### WHAT IS BEING ASKED:
Show every line from the data below that includes "Léim".

### DATA RECORDS:
┄┄┄┄┄┄

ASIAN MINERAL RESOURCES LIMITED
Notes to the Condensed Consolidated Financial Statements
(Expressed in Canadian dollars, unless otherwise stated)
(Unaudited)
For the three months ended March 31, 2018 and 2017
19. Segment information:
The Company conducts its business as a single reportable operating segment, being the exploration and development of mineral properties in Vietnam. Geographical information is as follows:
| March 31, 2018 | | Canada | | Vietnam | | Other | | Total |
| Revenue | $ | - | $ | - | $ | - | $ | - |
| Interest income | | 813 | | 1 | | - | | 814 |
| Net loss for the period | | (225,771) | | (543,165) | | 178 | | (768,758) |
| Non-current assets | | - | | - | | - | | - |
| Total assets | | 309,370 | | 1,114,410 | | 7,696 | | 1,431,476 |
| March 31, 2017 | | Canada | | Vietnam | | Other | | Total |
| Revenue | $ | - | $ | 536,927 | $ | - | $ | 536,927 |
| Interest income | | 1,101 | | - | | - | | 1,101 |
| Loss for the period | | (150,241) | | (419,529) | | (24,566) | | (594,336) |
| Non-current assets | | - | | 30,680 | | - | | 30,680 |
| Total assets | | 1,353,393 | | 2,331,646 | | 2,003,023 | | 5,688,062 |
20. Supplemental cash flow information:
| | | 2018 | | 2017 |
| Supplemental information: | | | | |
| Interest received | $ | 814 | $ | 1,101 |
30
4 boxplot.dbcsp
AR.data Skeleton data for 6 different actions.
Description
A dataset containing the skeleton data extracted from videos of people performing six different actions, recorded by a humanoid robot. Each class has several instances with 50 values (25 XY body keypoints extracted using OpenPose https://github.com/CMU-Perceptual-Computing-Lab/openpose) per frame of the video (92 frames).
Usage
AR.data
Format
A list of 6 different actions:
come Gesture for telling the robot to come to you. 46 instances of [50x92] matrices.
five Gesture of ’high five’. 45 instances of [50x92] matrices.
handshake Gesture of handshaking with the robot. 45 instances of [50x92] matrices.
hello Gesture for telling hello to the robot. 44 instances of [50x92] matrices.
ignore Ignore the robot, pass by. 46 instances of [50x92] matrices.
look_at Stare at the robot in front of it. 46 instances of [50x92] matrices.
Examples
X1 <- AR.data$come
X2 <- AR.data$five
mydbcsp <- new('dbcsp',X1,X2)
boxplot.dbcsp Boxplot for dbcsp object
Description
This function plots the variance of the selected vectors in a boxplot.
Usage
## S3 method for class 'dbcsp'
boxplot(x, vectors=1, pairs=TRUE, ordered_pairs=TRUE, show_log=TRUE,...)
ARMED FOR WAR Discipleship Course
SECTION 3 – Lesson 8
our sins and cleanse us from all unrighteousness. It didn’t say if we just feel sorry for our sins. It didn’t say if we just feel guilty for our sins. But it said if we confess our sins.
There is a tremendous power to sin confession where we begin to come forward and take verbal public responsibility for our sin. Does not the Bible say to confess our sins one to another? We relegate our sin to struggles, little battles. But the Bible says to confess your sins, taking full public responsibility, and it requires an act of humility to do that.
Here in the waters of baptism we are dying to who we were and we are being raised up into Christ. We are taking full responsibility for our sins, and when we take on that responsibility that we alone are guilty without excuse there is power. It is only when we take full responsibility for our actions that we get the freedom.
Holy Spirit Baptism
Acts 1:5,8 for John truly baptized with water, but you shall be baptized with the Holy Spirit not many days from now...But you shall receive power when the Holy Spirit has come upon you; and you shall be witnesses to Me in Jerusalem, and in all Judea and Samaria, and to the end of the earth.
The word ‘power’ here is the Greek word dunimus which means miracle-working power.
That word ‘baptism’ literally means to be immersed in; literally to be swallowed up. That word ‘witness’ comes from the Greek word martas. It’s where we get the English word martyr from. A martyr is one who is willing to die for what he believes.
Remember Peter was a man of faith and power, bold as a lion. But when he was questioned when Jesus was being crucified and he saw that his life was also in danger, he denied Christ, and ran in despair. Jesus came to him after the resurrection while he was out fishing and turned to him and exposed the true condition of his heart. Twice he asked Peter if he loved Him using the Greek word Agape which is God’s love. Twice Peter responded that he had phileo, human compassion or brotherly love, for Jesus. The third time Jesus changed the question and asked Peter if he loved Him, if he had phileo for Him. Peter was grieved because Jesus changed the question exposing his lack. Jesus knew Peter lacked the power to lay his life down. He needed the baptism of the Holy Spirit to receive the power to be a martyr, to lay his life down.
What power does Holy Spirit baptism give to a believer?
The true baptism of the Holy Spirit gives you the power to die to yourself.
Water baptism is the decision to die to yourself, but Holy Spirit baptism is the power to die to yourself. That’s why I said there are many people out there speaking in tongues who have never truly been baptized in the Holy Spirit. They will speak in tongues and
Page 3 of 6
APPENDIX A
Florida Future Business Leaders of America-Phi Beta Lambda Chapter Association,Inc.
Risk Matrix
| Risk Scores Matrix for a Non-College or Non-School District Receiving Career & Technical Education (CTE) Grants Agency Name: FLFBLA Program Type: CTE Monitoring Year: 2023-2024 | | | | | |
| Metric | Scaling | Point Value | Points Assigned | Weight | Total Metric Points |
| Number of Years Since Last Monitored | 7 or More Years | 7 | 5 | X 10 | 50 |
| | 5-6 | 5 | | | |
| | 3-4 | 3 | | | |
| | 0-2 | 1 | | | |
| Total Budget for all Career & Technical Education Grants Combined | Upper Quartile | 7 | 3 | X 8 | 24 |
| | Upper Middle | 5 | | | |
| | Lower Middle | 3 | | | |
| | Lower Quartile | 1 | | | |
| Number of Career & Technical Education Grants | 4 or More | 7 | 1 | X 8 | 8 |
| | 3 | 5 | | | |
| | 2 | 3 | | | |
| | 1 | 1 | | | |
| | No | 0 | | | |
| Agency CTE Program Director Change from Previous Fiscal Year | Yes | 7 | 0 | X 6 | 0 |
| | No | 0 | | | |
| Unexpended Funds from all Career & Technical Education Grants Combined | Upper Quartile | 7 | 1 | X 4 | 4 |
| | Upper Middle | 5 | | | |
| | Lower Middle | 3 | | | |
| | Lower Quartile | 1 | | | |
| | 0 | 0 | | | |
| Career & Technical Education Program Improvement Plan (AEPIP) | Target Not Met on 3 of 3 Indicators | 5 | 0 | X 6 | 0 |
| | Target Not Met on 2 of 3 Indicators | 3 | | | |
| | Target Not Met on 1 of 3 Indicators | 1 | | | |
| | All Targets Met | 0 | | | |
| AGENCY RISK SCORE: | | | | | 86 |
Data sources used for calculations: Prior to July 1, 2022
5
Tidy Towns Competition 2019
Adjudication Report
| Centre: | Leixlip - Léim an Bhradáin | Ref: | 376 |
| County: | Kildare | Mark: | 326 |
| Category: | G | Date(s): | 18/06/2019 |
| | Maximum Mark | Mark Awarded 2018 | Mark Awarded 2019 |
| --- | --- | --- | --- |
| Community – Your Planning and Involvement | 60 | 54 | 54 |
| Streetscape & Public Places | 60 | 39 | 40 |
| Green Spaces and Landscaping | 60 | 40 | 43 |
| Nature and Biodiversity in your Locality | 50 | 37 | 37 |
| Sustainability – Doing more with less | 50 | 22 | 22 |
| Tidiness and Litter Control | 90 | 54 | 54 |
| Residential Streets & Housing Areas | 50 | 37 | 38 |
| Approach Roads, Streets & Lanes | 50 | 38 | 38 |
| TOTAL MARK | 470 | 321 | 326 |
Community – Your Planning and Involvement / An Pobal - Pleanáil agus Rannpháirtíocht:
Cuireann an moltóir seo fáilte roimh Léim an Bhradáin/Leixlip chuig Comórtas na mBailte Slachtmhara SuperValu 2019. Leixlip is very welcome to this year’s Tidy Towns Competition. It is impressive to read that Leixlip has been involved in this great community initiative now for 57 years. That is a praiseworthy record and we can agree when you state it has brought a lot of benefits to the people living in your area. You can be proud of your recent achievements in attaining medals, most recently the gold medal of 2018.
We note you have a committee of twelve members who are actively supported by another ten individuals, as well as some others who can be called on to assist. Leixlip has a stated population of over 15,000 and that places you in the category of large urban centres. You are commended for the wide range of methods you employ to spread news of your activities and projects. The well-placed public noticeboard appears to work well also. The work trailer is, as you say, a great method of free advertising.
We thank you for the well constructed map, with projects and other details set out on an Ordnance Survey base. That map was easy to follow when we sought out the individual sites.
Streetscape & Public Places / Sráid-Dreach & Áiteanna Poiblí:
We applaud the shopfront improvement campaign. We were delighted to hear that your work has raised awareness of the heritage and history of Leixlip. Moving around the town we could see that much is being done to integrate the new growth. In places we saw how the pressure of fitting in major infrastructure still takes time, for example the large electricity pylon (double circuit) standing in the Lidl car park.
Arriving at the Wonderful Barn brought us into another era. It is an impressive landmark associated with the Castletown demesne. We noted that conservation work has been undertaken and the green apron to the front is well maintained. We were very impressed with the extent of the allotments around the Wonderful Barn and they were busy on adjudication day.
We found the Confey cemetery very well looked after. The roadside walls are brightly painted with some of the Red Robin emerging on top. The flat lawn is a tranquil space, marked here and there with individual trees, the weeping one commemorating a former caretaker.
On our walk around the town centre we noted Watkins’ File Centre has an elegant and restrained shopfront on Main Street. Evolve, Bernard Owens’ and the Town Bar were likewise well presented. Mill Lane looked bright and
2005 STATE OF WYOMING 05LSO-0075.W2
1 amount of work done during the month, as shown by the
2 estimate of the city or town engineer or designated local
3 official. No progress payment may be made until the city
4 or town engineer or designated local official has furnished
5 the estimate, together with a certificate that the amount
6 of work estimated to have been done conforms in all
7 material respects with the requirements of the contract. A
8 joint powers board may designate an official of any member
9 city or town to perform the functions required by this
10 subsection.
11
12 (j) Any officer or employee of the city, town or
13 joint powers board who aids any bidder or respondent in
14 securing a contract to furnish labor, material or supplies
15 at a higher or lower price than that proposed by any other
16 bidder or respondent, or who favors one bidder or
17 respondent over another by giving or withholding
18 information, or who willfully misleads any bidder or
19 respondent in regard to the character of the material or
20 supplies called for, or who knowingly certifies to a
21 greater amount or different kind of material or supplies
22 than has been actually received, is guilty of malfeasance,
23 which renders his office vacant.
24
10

┄┄┄┄┄┄

### RESULT OF THIS TASK:
| Centre: | Leixlip - Léim an Bhradáin | Ref: | 376 |
Cuireann an moltóir seo fáilte roimh Léim an Bhradáin/Leixlip chuig Comórtas na mBailte Slachtmhara SuperValu 2019. Leixlip is very welcome to this year’s Tidy Towns Competition. It is impressive to read that Leixlip has been involved in this great community initiative now for 57 years. That is a praiseworthy record and we can agree when you state it has brought a lot of benefits to the people living in your area. You can be proud of your recent achievements in attaining medals, most recently the gold medal of 2018.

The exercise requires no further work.